James "Radio" Kennedy, who inspired the 2003 film Radio starring Cuba Gooding Jr., died Sunday morning, according to ESPN's Mark Schlabach. He was 73.
Kennedy—who had an intellectual disability and served as the long-time team manager for South Carolina's Hanna High—began attending football practices at a middle school in Anderson, South Carolina, in the 1960s and attended Hanna High in the 1970s.
Per Schlabach, Kennedy would show up to practices "usually holding a transistor radio to his ear and pushing his belongings in a shopping cart." He "liked to mimic the coaches on the sideline, gesturing and yelling at players."

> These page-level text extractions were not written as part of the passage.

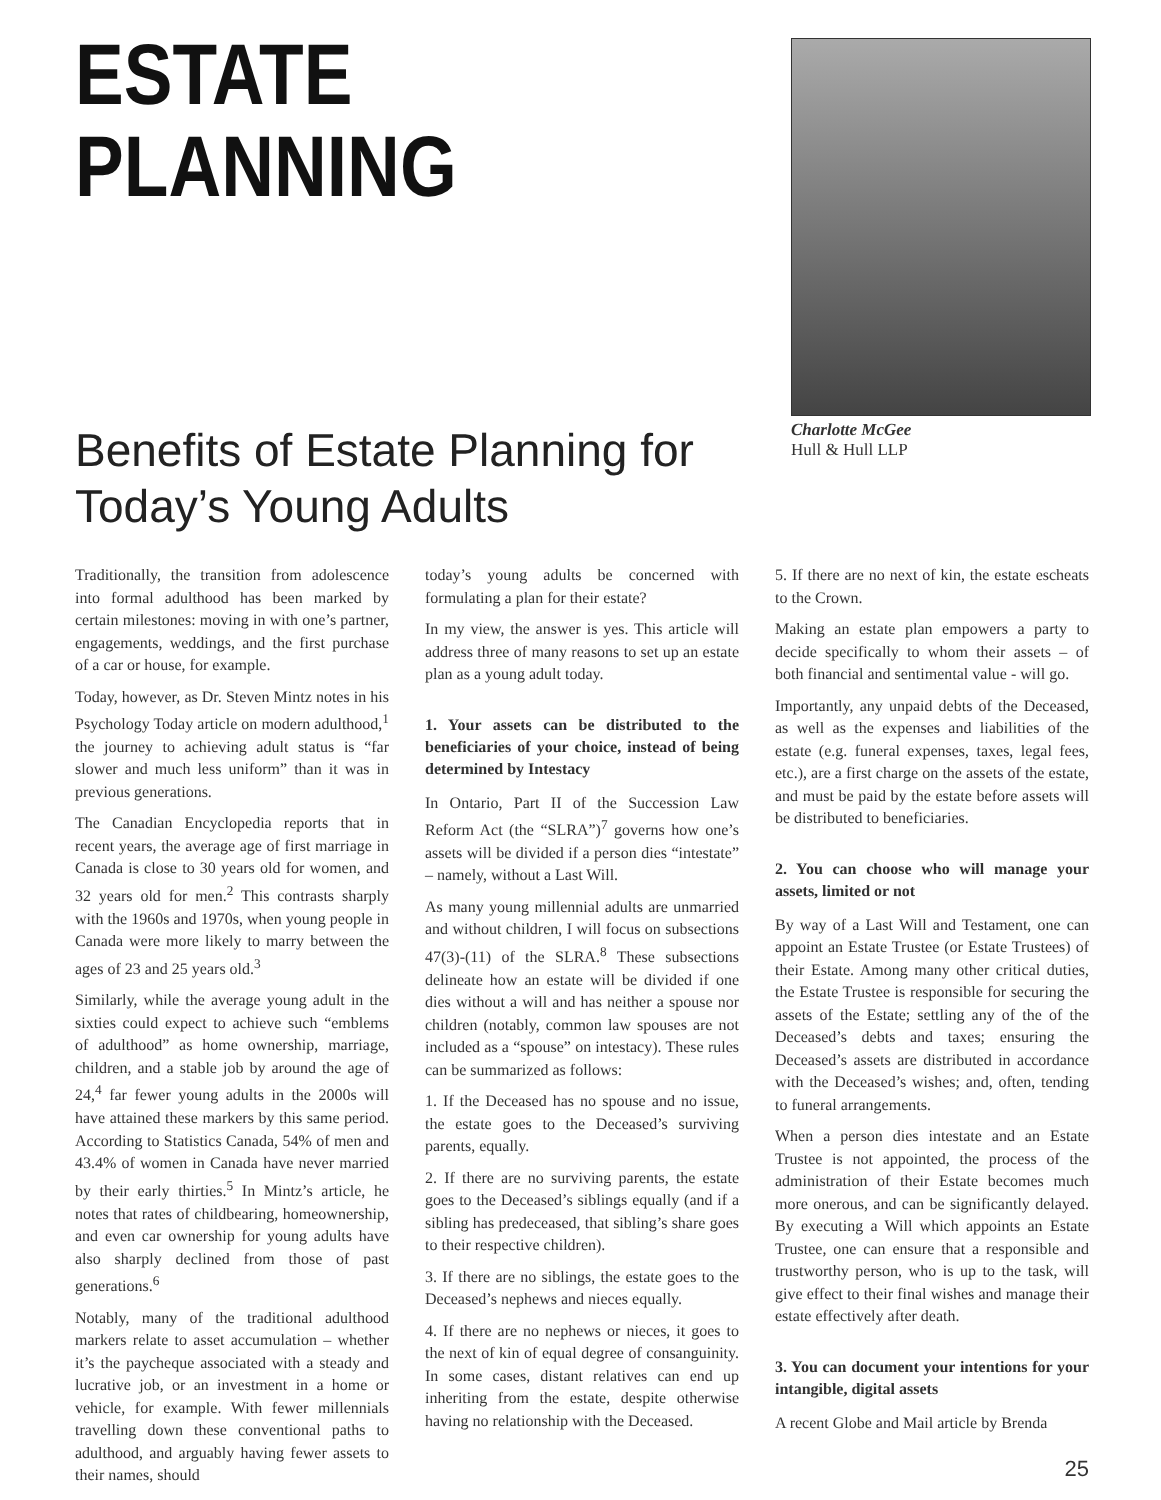ESTATE
PLANNING
Benefits of Estate Planning for Today’s Young Adults
Charlotte McGee
Hull & Hull LLP
Traditionally, the transition from adolescence into formal adulthood has been marked by certain milestones: moving in with one’s partner, engagements, weddings, and the first purchase of a car or house, for example.
Today, however, as Dr. Steven Mintz notes in his Psychology Today article on modern adulthood,<sup>1</sup> the journey to achieving adult status is “far slower and much less uniform” than it was in previous generations.
The Canadian Encyclopedia reports that in recent years, the average age of first marriage in Canada is close to 30 years old for women, and 32 years old for men.<sup>2</sup> This contrasts sharply with the 1960s and 1970s, when young people in Canada were more likely to marry between the ages of 23 and 25 years old.<sup>3</sup>
Similarly, while the average young adult in the sixties could expect to achieve such “emblems of adulthood” as home ownership, marriage, children, and a stable job by around the age of 24,<sup>4</sup> far fewer young adults in the 2000s will have attained these markers by this same period. According to Statistics Canada, 54% of men and 43.4% of women in Canada have never married by their early thirties.<sup>5</sup> In Mintz’s article, he notes that rates of childbearing, homeownership, and even car ownership for young adults have also sharply declined from those of past generations.<sup>6</sup>
Notably, many of the traditional adulthood markers relate to asset accumulation – whether it’s the paycheque associated with a steady and lucrative job, or an investment in a home or vehicle, for example. With fewer millennials travelling down these conventional paths to adulthood, and arguably having fewer assets to their names, should
today’s young adults be concerned with formulating a plan for their estate?
In my view, the answer is yes. This article will address three of many reasons to set up an estate plan as a young adult today.
1. Your assets can be distributed to the beneficiaries of your choice, instead of being determined by Intestacy
In Ontario, Part II of the Succession Law Reform Act (the “SLRA”)<sup>7</sup> governs how one’s assets will be divided if a person dies “intestate” – namely, without a Last Will.
As many young millennial adults are unmarried and without children, I will focus on subsections 47(3)-(11) of the SLRA.<sup>8</sup> These subsections delineate how an estate will be divided if one dies without a will and has neither a spouse nor children (notably, common law spouses are not included as a “spouse” on intestacy). These rules can be summarized as follows:
1. If the Deceased has no spouse and no issue, the estate goes to the Deceased’s surviving parents, equally.
2. If there are no surviving parents, the estate goes to the Deceased’s siblings equally (and if a sibling has predeceased, that sibling’s share goes to their respective children).
3. If there are no siblings, the estate goes to the Deceased’s nephews and nieces equally.
4. If there are no nephews or nieces, it goes to the next of kin of equal degree of consanguinity. In some cases, distant relatives can end up inheriting from the estate, despite otherwise having no relationship with the Deceased.
5. If there are no next of kin, the estate escheats to the Crown.
Making an estate plan empowers a party to decide specifically to whom their assets – of both financial and sentimental value - will go.
Importantly, any unpaid debts of the Deceased, as well as the expenses and liabilities of the estate (e.g. funeral expenses, taxes, legal fees, etc.), are a first charge on the assets of the estate, and must be paid by the estate before assets will be distributed to beneficiaries.
2. You can choose who will manage your assets, limited or not
By way of a Last Will and Testament, one can appoint an Estate Trustee (or Estate Trustees) of their Estate. Among many other critical duties, the Estate Trustee is responsible for securing the assets of the Estate; settling any of the of the Deceased’s debts and taxes; ensuring the Deceased’s assets are distributed in accordance with the Deceased’s wishes; and, often, tending to funeral arrangements.
When a person dies intestate and an Estate Trustee is not appointed, the process of the administration of their Estate becomes much more onerous, and can be significantly delayed. By executing a Will which appoints an Estate Trustee, one can ensure that a responsible and trustworthy person, who is up to the task, will give effect to their final wishes and manage their estate effectively after death.
3. You can document your intentions for your intangible, digital assets
A recent Globe and Mail article by Brenda
25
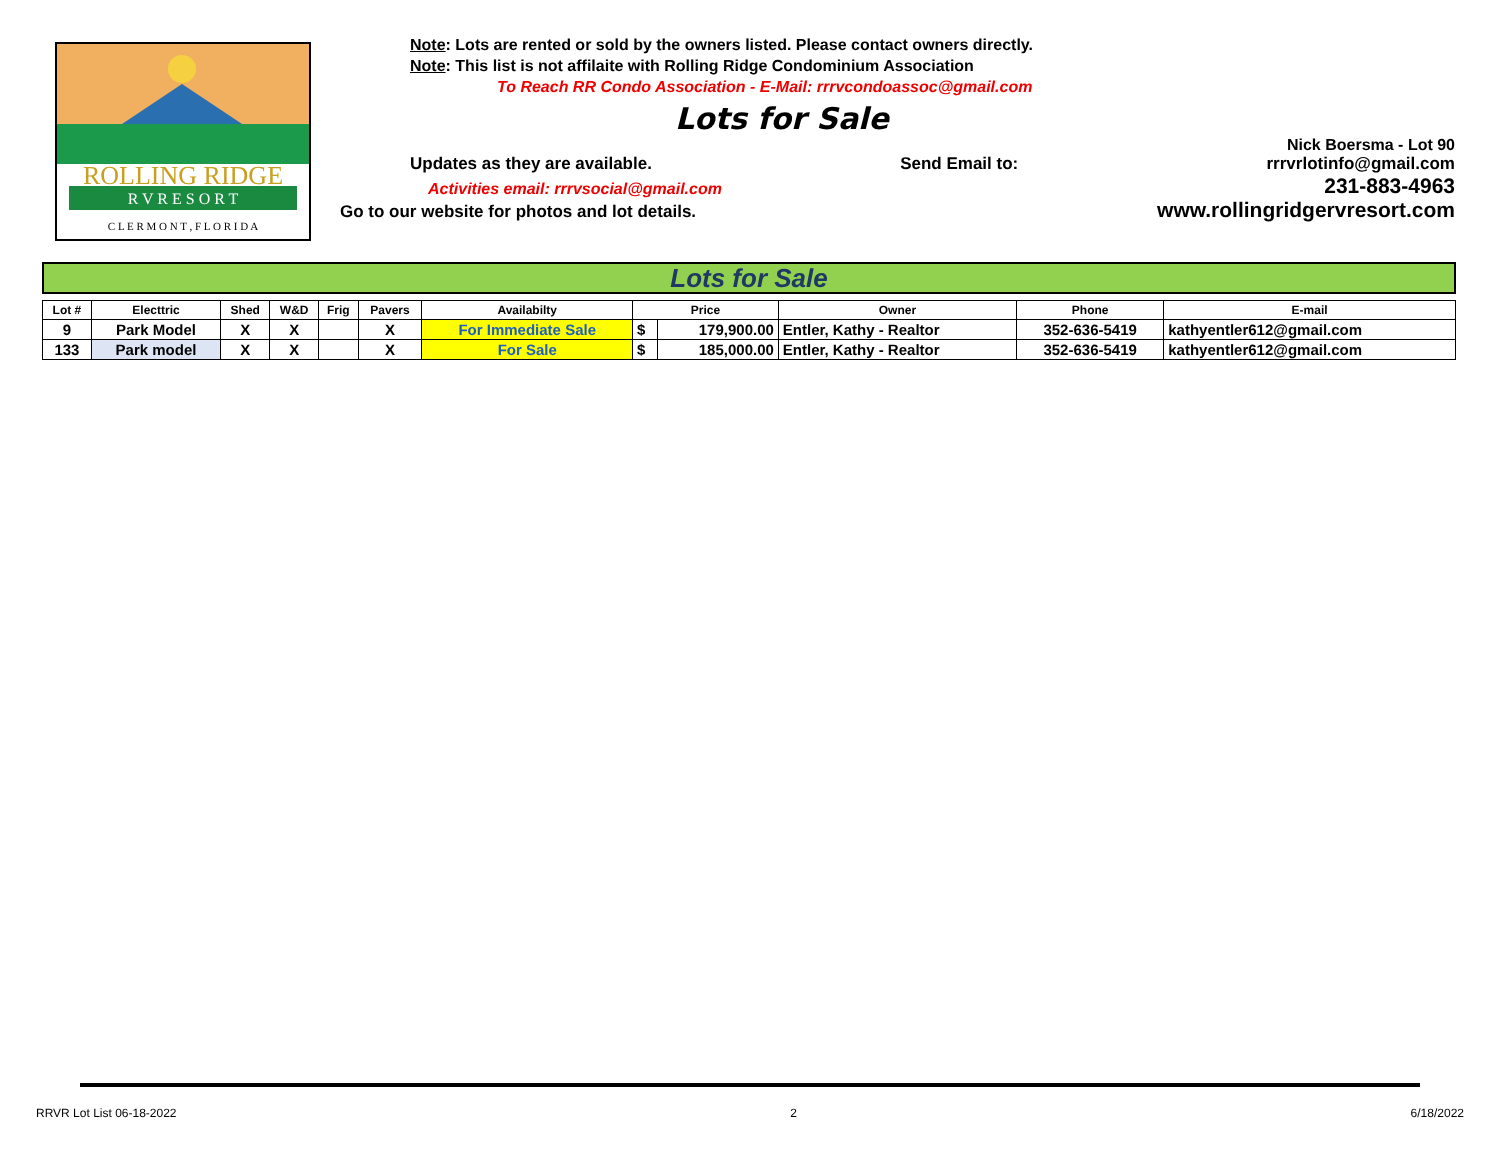ROLLING RIDGE
R V R E S O R T
C L E R M O N T , F L O R I D A
Note: Lots are rented or sold by the owners listed. Please contact owners directly.
Note: This list is not affilaite with Rolling Ridge Condominium Association
To Reach RR Condo Association - E-Mail: rrrvcondoassoc@gmail.com
Lots for Sale
Nick Boersma - Lot 90
Updates as they are available. Send Email to: rrrvrlotinfo@gmail.com
Activities email: rrrvsocial@gmail.com 231-883-4963
Go to our website for photos and lot details. www.rollingridgervresort.com
Lots for Sale
| Lot # | Electtric | Shed | W&D | Frig | Pavers | Availabilty | Price | | Owner | Phone | E-mail |
| --- | --- | --- | --- | --- | --- | --- | --- | --- | --- | --- | --- |
| 9 | Park Model | X | X | | X | For Immediate Sale | $ | 179,900.00 | Entler, Kathy - Realtor | 352-636-5419 | kathyentler612@gmail.com |
| 133 | Park model | X | X | | X | For Sale | $ | 185,000.00 | Entler, Kathy - Realtor | 352-636-5419 | kathyentler612@gmail.com |
RRVR Lot List 06-18-2022 2 6/18/2022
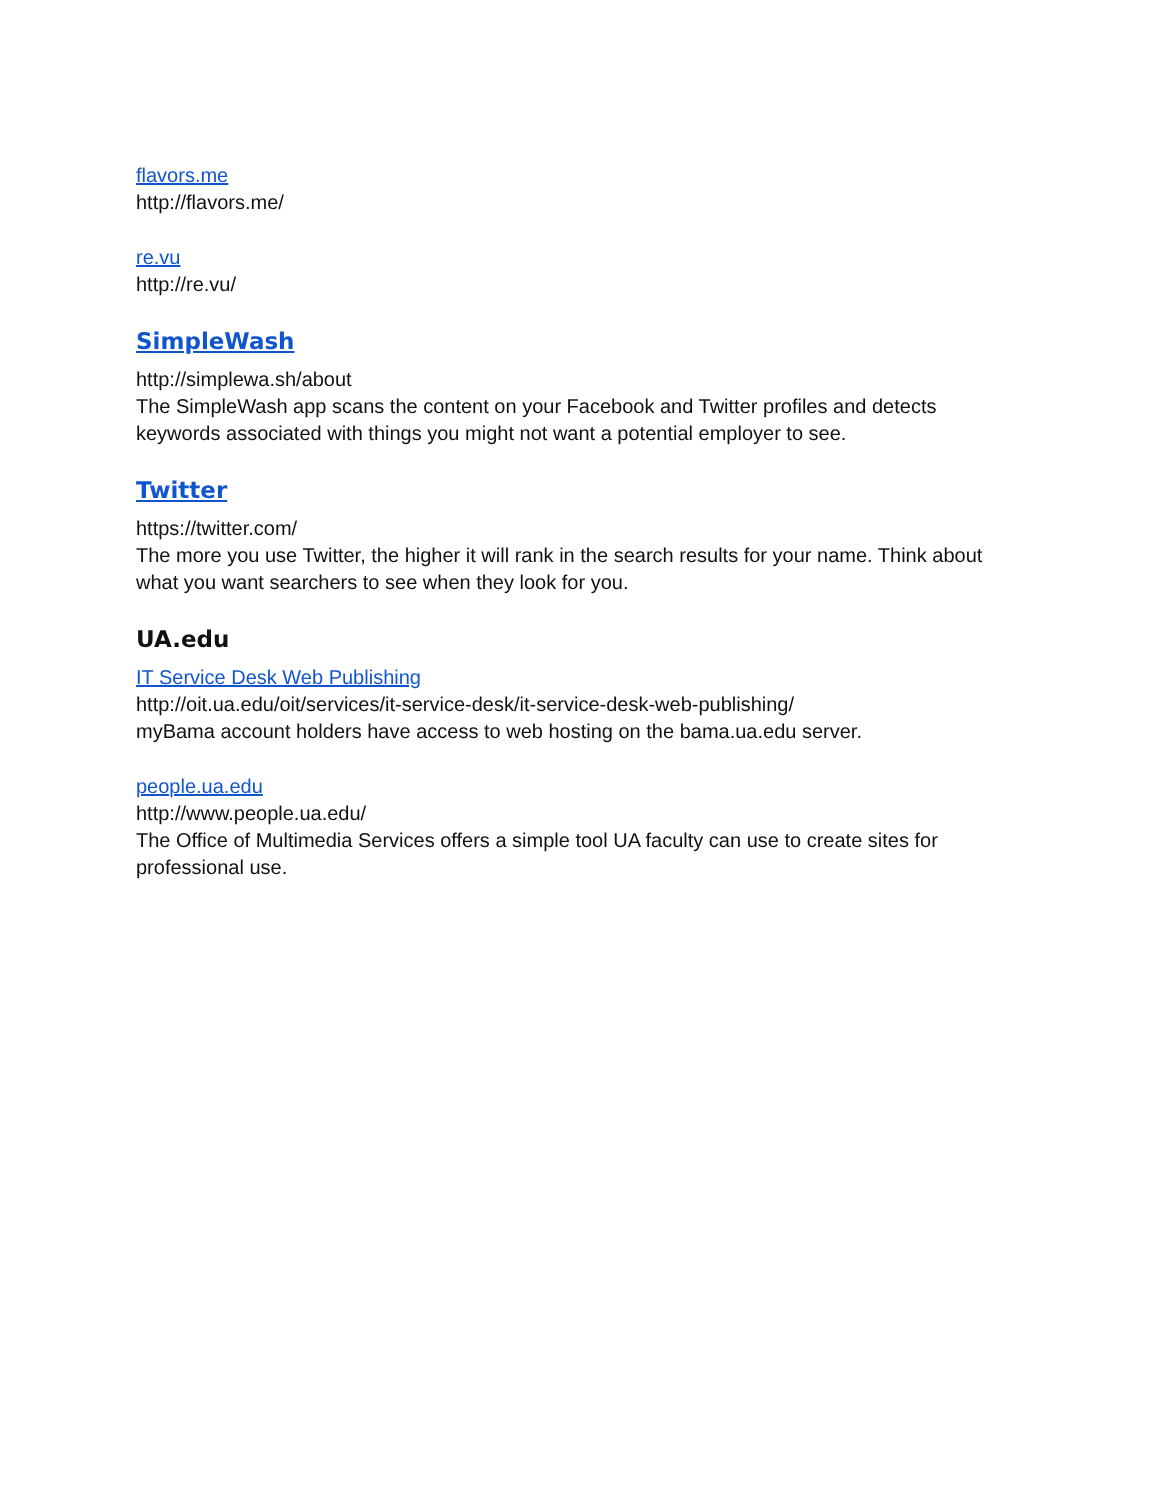flavors.me
http://flavors.me/
re.vu
http://re.vu/
SimpleWash
http://simplewa.sh/about
The SimpleWash app scans the content on your Facebook and Twitter profiles and detects keywords associated with things you might not want a potential employer to see.
Twitter
https://twitter.com/
The more you use Twitter, the higher it will rank in the search results for your name. Think about what you want searchers to see when they look for you.
UA.edu
IT Service Desk Web Publishing
http://oit.ua.edu/oit/services/it-service-desk/it-service-desk-web-publishing/
myBama account holders have access to web hosting on the bama.ua.edu server.
people.ua.edu
http://www.people.ua.edu/
The Office of Multimedia Services offers a simple tool UA faculty can use to create sites for professional use.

The school's head coach, Harold Jones, befriended Kennedy, and Jones' family helped to care for Kennedy. Kennedy attended Hanna High as an unofficial junior, working in the cafeteria, taking special-education classes and serving as an assistant coach and manager for the football team.
"It's sad. It's very sad for us," Jones said of Kennedy's death. "Everybody loved him at the school and anybody he met loved him. He was just so outgoing and loved to hug you."
"He's an icon as far as we're concerned," he added. "He's been loved all over—not just in Anderson and the state but all over the country."
In 1996, Sports Illustrated's Gary Smith wrote a profile on Kennedy that inspired the film that was later made about his life.
"When Radio dies, it'll be the biggest funeral in the history of Anderson," Herb Phillips, an assistant football coach at Hanna, told Smith in that profile. "It'll be like a senator's or a governor's funeral."
"Gonna be sad sad, like losing a family member," another assistant Terry Honeycutt, added.